◆ **Exercise objective**: Put every line of the material below into a JSON list of strings, one string per line, and leave out the blank lines.

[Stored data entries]
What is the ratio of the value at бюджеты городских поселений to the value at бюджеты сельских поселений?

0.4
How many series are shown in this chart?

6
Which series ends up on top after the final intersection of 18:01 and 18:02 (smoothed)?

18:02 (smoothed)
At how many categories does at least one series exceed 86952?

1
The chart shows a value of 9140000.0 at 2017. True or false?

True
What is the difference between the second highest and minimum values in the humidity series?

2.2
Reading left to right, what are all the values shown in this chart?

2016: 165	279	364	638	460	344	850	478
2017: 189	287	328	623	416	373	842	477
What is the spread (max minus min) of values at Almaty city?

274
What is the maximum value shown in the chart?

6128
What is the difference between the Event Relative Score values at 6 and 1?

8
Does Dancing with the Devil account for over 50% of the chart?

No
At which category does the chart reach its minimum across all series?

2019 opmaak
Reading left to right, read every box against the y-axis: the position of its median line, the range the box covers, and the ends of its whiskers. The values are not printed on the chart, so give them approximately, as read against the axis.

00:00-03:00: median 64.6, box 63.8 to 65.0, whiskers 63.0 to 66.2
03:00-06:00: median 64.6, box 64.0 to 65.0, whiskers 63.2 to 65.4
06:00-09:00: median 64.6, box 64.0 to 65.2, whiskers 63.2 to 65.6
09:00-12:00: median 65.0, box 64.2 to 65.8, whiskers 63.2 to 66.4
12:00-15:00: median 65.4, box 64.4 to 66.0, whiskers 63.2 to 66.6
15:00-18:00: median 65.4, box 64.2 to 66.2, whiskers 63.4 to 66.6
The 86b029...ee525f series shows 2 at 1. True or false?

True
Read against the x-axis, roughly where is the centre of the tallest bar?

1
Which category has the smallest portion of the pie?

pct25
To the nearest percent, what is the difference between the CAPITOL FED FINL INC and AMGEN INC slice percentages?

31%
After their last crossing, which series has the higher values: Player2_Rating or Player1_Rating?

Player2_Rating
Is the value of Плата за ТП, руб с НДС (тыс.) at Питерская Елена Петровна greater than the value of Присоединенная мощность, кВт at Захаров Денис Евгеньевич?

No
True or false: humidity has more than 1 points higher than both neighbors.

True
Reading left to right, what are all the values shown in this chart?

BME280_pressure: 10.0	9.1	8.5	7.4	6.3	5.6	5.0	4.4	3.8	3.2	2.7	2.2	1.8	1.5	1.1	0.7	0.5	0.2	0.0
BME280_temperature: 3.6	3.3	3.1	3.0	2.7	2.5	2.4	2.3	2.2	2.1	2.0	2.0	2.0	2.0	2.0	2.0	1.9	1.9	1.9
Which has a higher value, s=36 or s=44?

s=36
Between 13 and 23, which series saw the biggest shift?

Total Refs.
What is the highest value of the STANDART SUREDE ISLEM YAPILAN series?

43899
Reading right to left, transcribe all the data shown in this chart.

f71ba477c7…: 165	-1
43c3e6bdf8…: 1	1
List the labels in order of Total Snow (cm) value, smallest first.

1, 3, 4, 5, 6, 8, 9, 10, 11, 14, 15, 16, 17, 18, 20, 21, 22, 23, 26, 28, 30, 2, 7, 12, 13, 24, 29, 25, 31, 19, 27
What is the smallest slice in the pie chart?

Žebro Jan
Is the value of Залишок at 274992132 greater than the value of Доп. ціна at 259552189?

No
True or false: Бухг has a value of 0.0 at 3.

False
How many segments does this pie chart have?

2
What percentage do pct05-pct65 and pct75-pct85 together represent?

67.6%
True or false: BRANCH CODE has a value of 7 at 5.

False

◆ **Written reply**:
[
  "What is the ratio of the value at бюджеты городских поселений to the value at бюджеты сельских поселений?",
  "0.4",
  "How many series are shown in this chart?",
  "6",
  "Which series ends up on top after the final intersection of 18:01 and 18:02 (smoothed)?",
  "18:02 (smoothed)",
  "At how many categories does at least one series exceed 86952?",
  "1",
  "The chart shows a value of 9140000.0 at 2017. True or false?",
  "True",
  "What is the difference between the second highest and minimum values in the humidity series?",
  "2.2",
  "Reading left to right, what are all the values shown in this chart?",
  "2016: 165\t279\t364\t638\t460\t344\t850\t478",
  "2017: 189\t287\t328\t623\t416\t373\t842\t477",
  "What is the spread (max minus min) of values at Almaty city?",
  "274",
  "What is the maximum value shown in the chart?",
  "6128",
  "What is the difference between the Event Relative Score values at 6 and 1?",
  "8",
  "Does Dancing with the Devil account for over 50% of the chart?",
  "No",
  "At which category does the chart reach its minimum across all series?",
  "2019 opmaak",
  "Reading left to right, read every box against the y-axis: the position of its median line, the range the box covers, and the ends of its whiskers. The values are not printed on the chart, so give them approximately, as read against the axis.",
  "00:00-03:00: median 64.6, box 63.8 to 65.0, whiskers 63.0 to 66.2",
  "03:00-06:00: median 64.6, box 64.0 to 65.0, whiskers 63.2 to 65.4",
  "06:00-09:00: median 64.6, box 64.0 to 65.2, whiskers 63.2 to 65.6",
  "09:00-12:00: median 65.0, box 64.2 to 65.8, whiskers 63.2 to 66.4",
  "12:00-15:00: median 65.4, box 64.4 to 66.0, whiskers 63.2 to 66.6",
  "15:00-18:00: median 65.4, box 64.2 to 66.2, whiskers 63.4 to 66.6",
  "The 86b029...ee525f series shows 2 at 1. True or false?",
  "True",
  "Read against the x-axis, roughly where is the centre of the tallest bar?",
  "1",
  "Which category has the smallest portion of the pie?",
  "pct25",
  "To the nearest percent, what is the difference between the CAPITOL FED FINL INC and AMGEN INC slice percentages?",
  "31%",
  "After their last crossing, which series has the higher values: Player2_Rating or Player1_Rating?",
  "Player2_Rating",
  "Is the value of Плата за ТП, руб с НДС (тыс.) at Питерская Елена Петровна greater than the value of Присоединенная мощность, кВт at Захаров Денис Евгеньевич?",
  "No",
  "True or false: humidity has more than 1 points higher than both neighbors.",
  "True",
  "Reading left to right, what are all the values shown in this chart?",
  "BME280_pressure: 10.0\t9.1\t8.5\t7.4\t6.3\t5.6\t5.0\t4.4\t3.8\t3.2\t2.7\t2.2\t1.8\t1.5\t1.1\t0.7\t0.5\t0.2\t0.0",
  "BME280_temperature: 3.6\t3.3\t3.1\t3.0\t2.7\t2.5\t2.4\t2.3\t2.2\t2.1\t2.0\t2.0\t2.0\t2.0\t2.0\t2.0\t1.9\t1.9\t1.9",
  "Which has a higher value, s=36 or s=44?",
  "s=36",
  "Between 13 and 23, which series saw the biggest shift?",
  "Total Refs.",
  "What is the highest value of the STANDART SUREDE ISLEM YAPILAN series?",
  "43899",
  "Reading right to left, transcribe all the data shown in this chart.",
  "f71ba477c7…: 165\t-1",
  "43c3e6bdf8…: 1\t1",
  "List the labels in order of Total Snow (cm) value, smallest first.",
  "1, 3, 4, 5, 6, 8, 9, 10, 11, 14, 15, 16, 17, 18, 20, 21, 22, 23, 26, 28, 30, 2, 7, 12, 13, 24, 29, 25, 31, 19, 27",
  "What is the smallest slice in the pie chart?",
  "Žebro Jan",
  "Is the value of Залишок at 274992132 greater than the value of Доп. ціна at 259552189?",
  "No",
  "True or false: Бухг has a value of 0.0 at 3.",
  "False",
  "How many segments does this pie chart have?",
  "2",
  "What percentage do pct05-pct65 and pct75-pct85 together represent?",
  "67.6%",
  "True or false: BRANCH CODE has a value of 7 at 5.",
  "False"
]